Report every line in the records below that holds the word "Tumor".

### PROVIDED RECORDS
.....
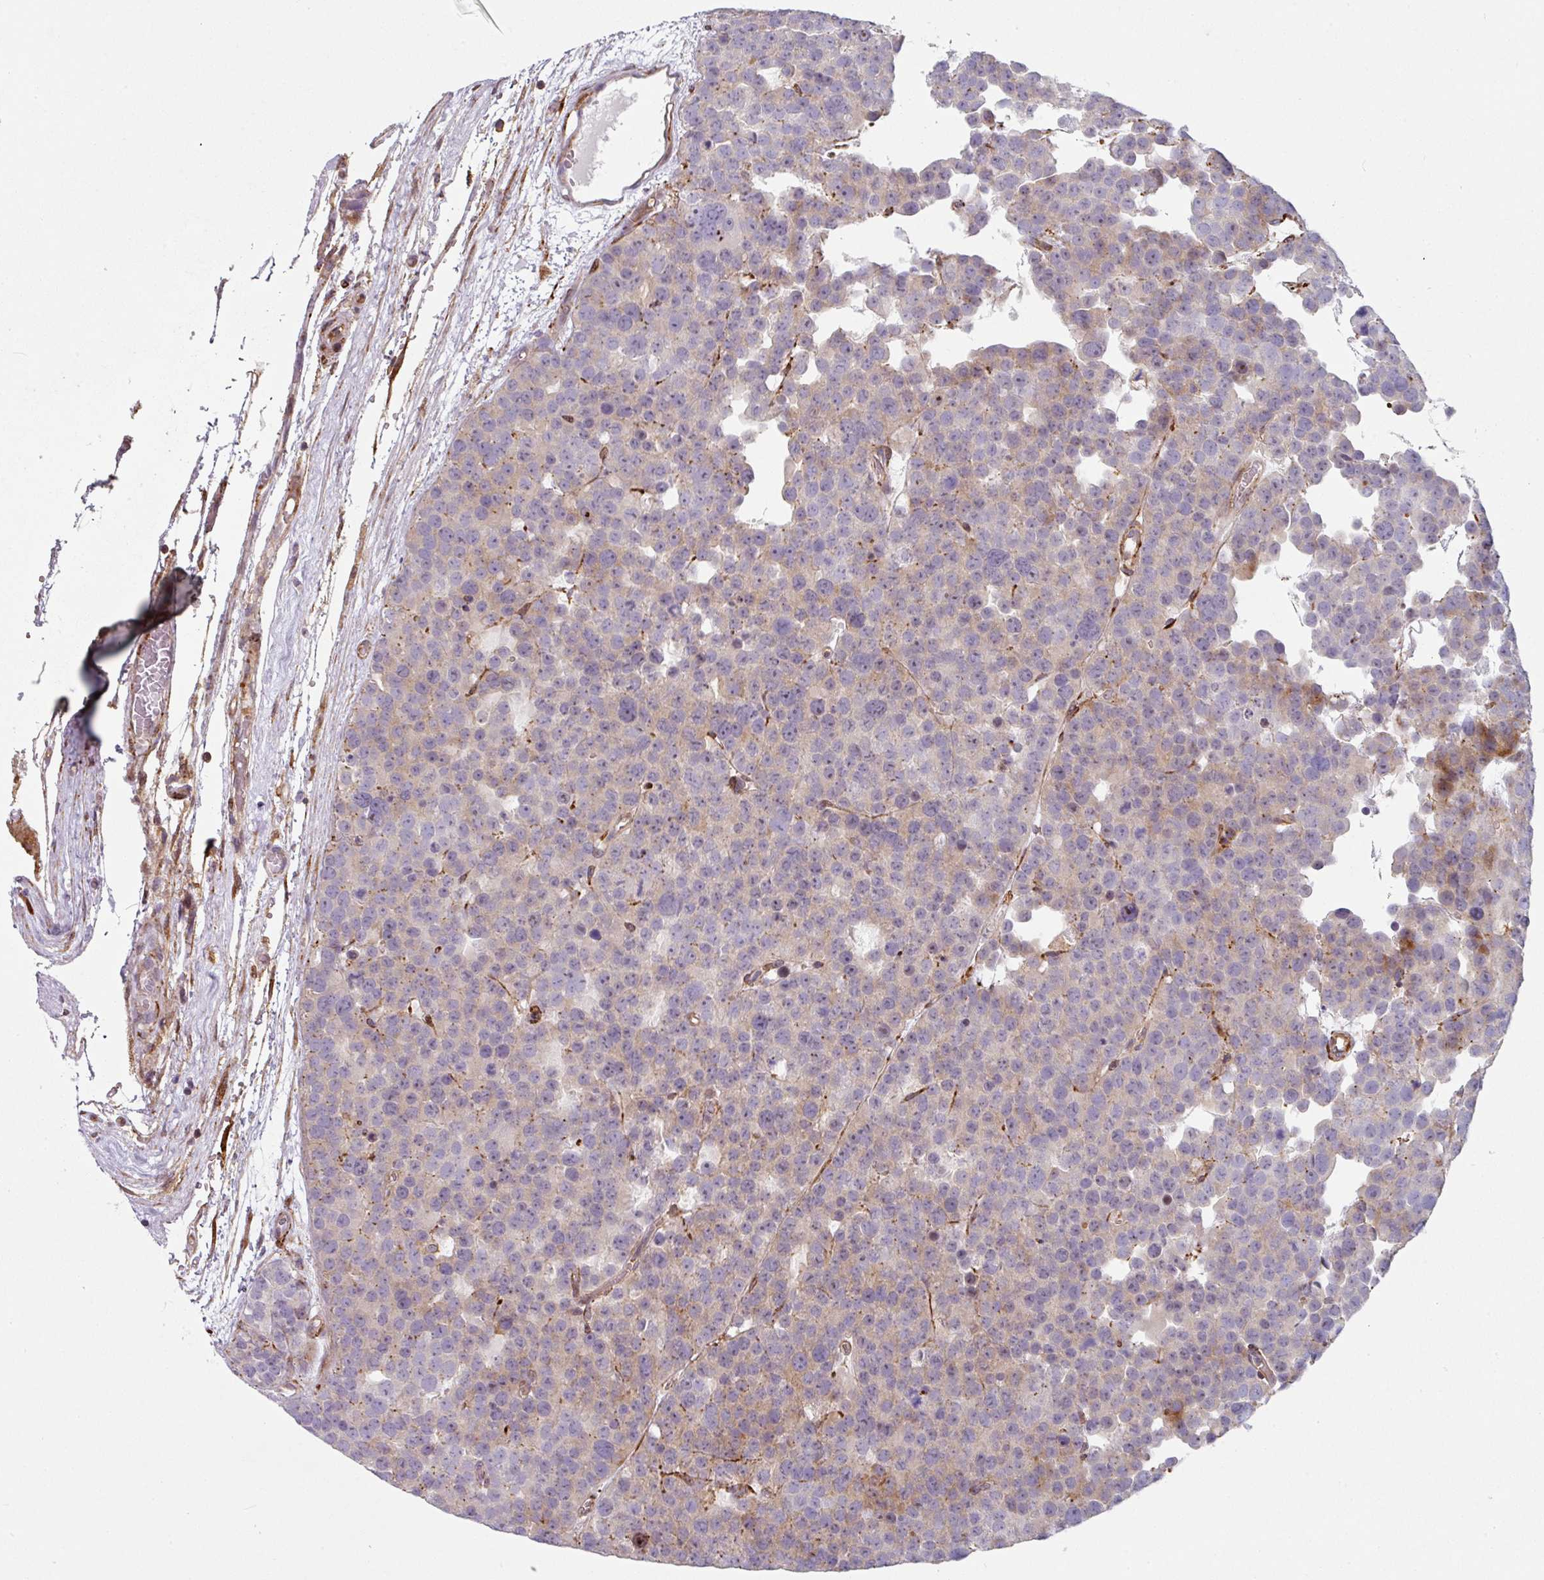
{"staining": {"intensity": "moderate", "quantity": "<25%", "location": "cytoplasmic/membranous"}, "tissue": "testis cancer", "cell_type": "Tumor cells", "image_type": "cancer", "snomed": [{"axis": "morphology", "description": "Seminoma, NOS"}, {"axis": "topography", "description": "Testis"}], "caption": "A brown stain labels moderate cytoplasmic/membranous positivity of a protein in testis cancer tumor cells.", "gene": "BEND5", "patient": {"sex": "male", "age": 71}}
.....
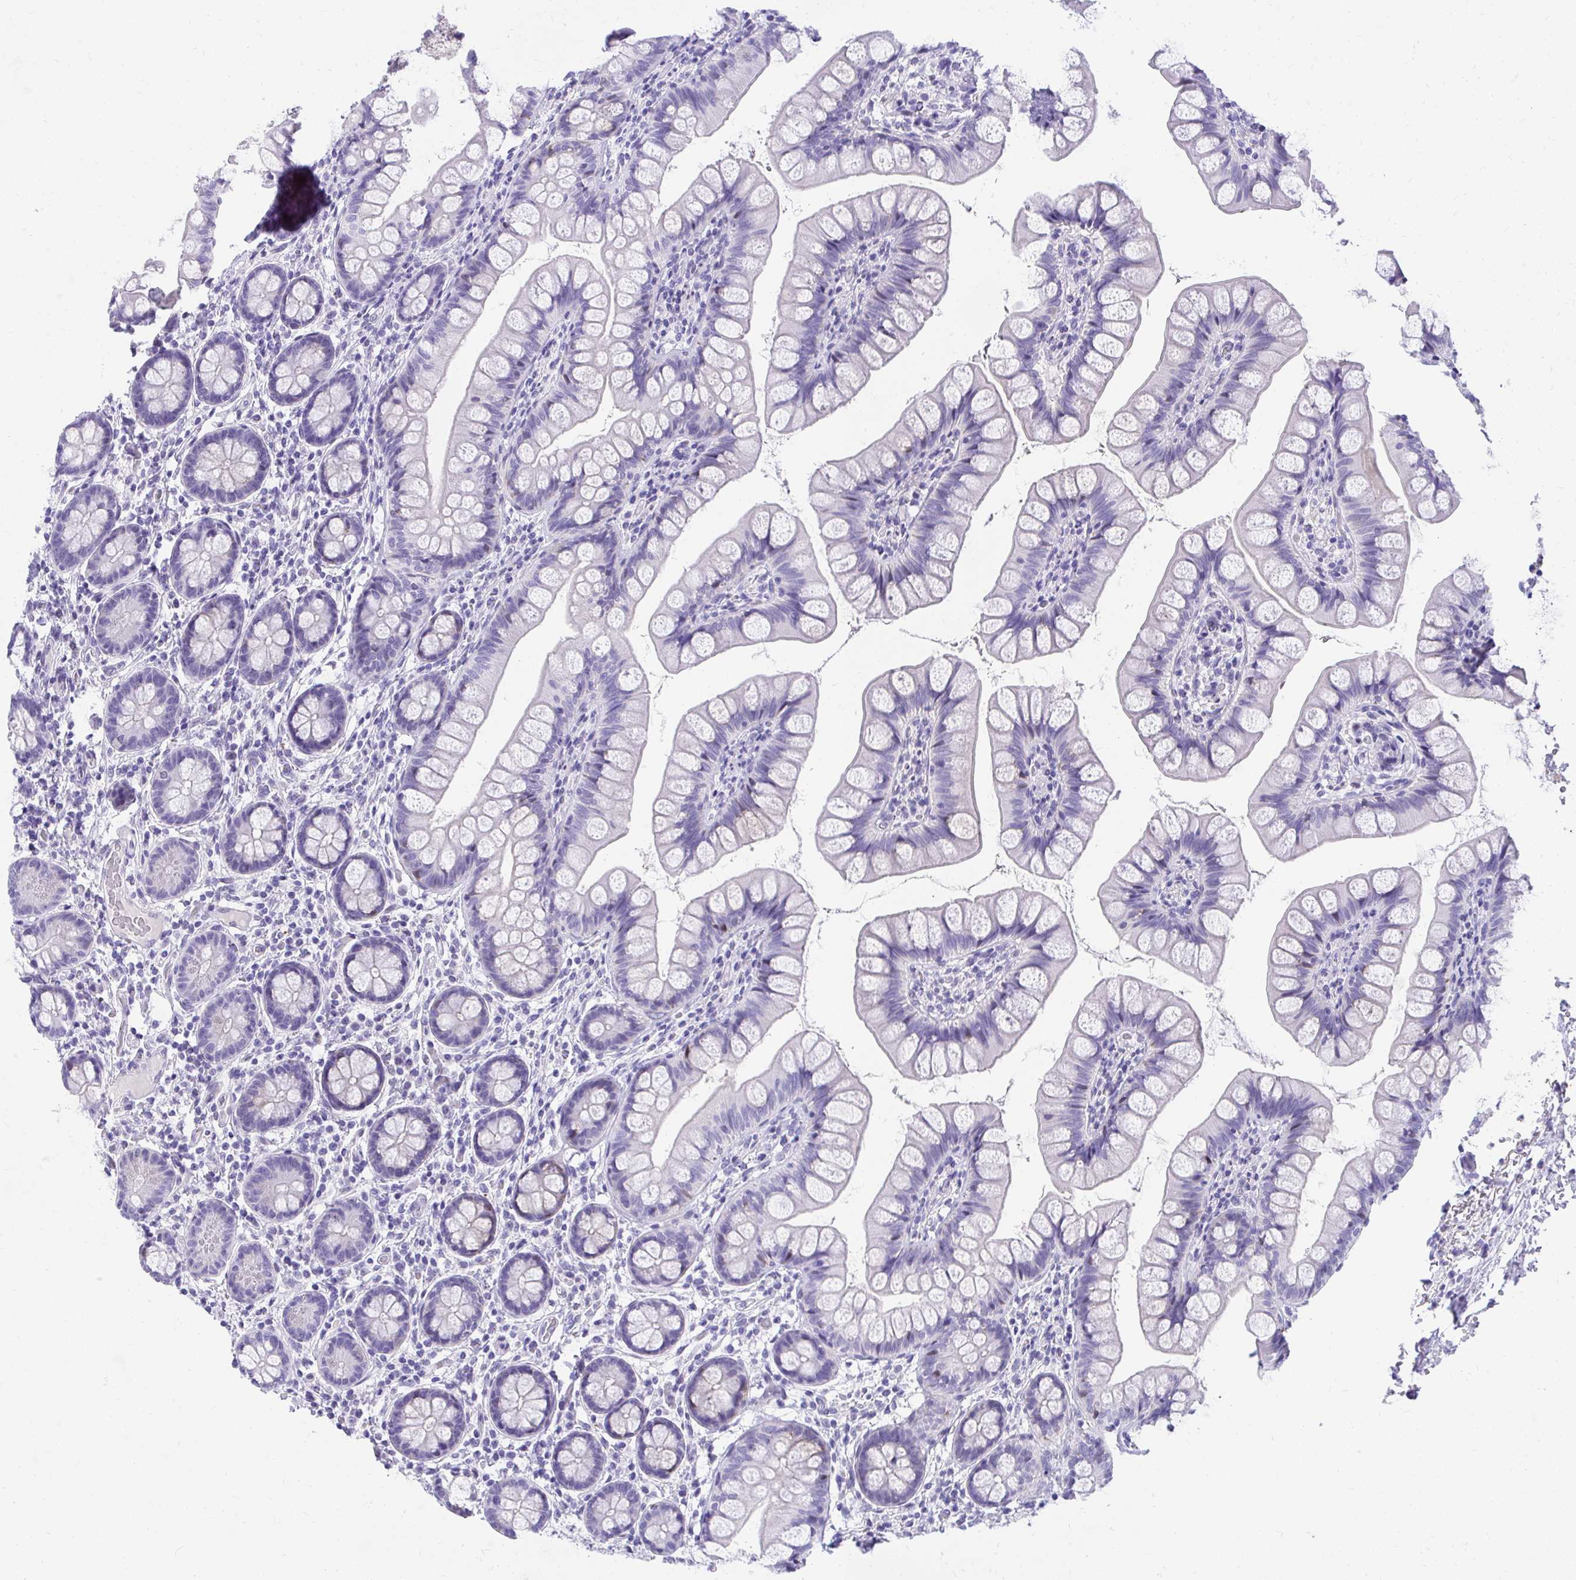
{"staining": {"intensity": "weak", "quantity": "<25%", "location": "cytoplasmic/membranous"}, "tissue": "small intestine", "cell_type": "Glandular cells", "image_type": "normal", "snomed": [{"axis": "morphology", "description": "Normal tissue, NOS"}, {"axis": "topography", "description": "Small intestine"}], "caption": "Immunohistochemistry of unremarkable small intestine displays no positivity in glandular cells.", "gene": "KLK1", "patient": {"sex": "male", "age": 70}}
.....
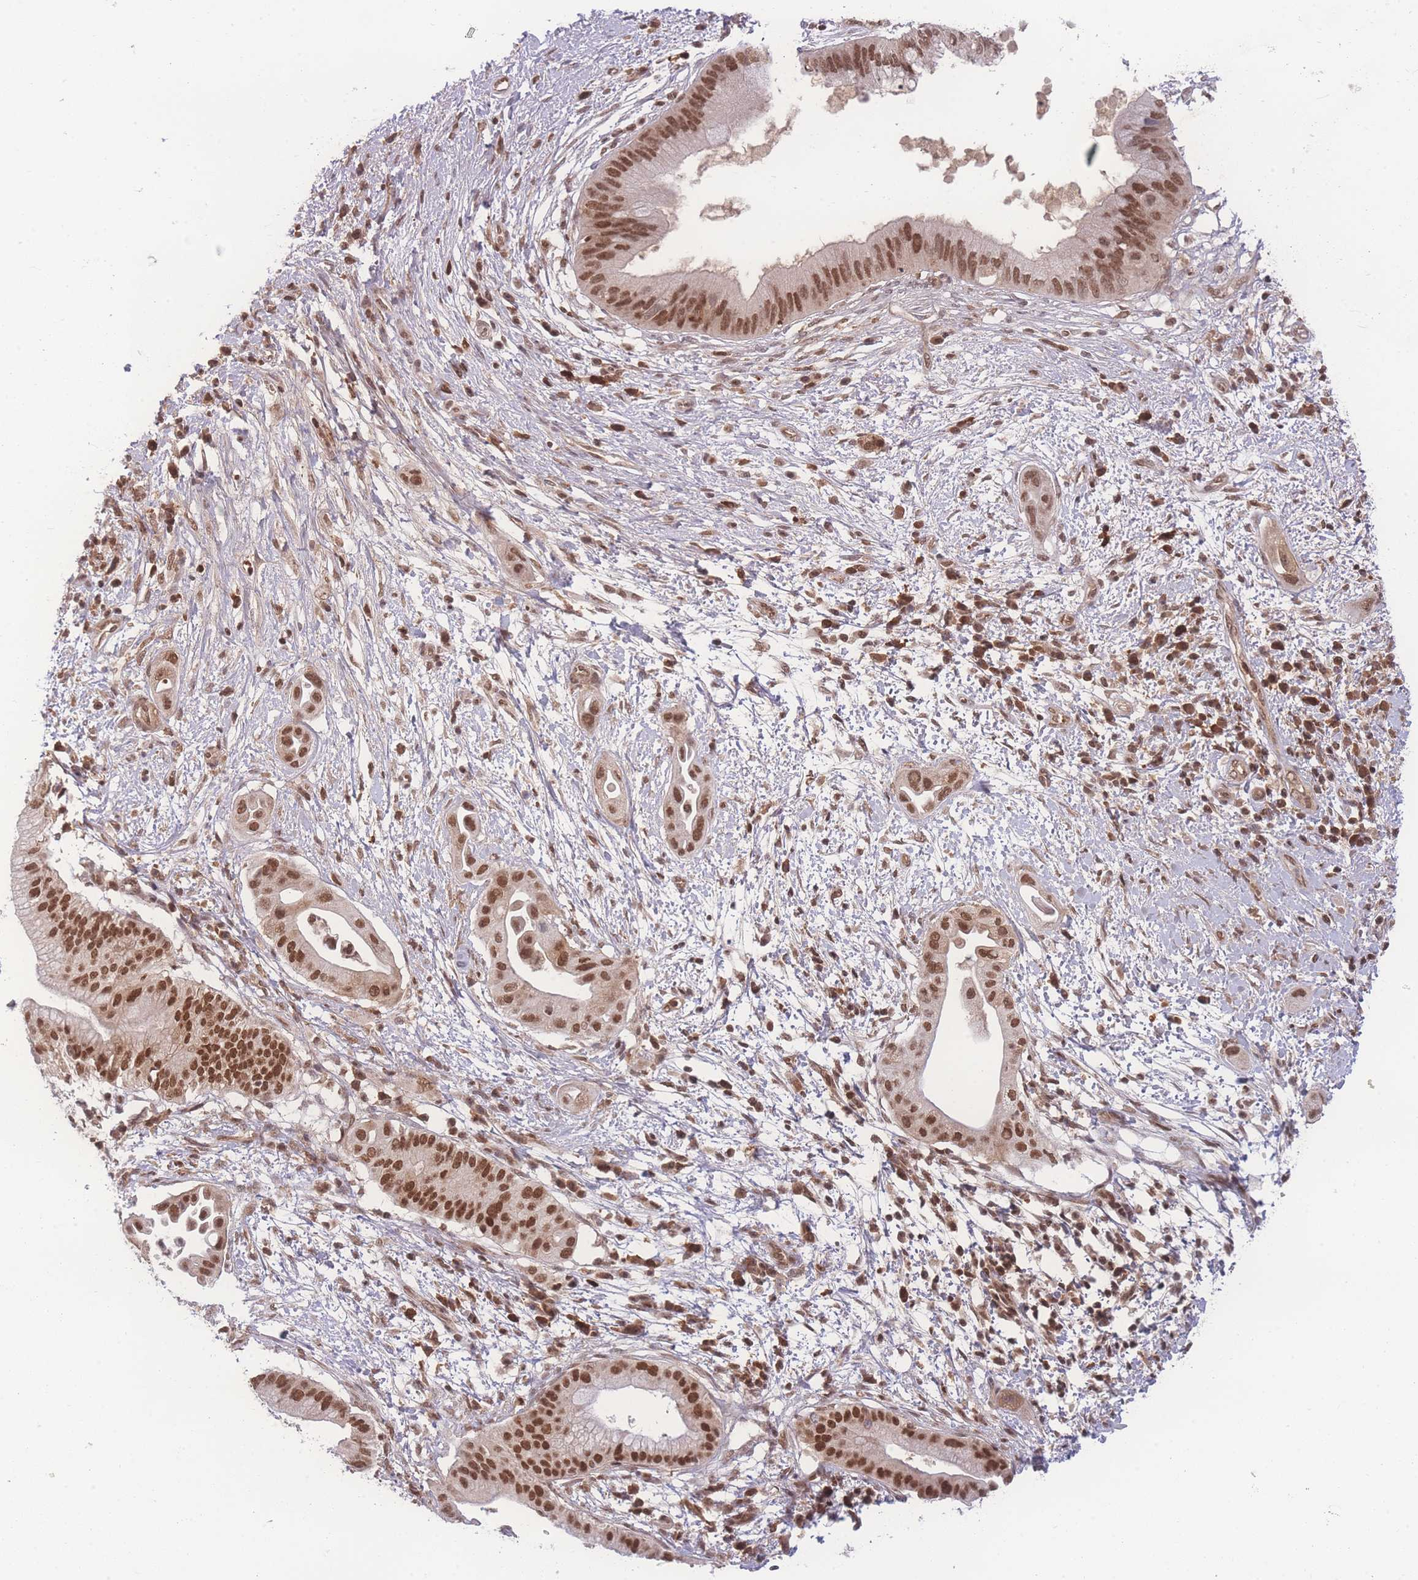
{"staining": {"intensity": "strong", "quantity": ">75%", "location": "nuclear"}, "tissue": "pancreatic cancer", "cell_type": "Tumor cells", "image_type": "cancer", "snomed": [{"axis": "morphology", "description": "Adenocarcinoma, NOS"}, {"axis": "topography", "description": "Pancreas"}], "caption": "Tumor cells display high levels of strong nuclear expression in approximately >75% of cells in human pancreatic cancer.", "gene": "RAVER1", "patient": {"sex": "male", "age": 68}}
.....
### OUTPUT BELOW
{"staining": {"intensity": "moderate", "quantity": "<25%", "location": "cytoplasmic/membranous"}, "tissue": "testis cancer", "cell_type": "Tumor cells", "image_type": "cancer", "snomed": [{"axis": "morphology", "description": "Seminoma, NOS"}, {"axis": "topography", "description": "Testis"}], "caption": "A brown stain labels moderate cytoplasmic/membranous positivity of a protein in testis cancer tumor cells.", "gene": "BEND5", "patient": {"sex": "male", "age": 71}}
{"staining": {"intensity": "strong", "quantity": ">75%", "location": "nuclear"}, "tissue": "pancreatic cancer", "cell_type": "Tumor cells", "image_type": "cancer", "snomed": [{"axis": "morphology", "description": "Adenocarcinoma, NOS"}, {"axis": "topography", "description": "Pancreas"}], "caption": "Tumor cells display high levels of strong nuclear expression in approximately >75% of cells in human pancreatic cancer.", "gene": "RAVER1", "patient": {"sex": "male", "age": 68}}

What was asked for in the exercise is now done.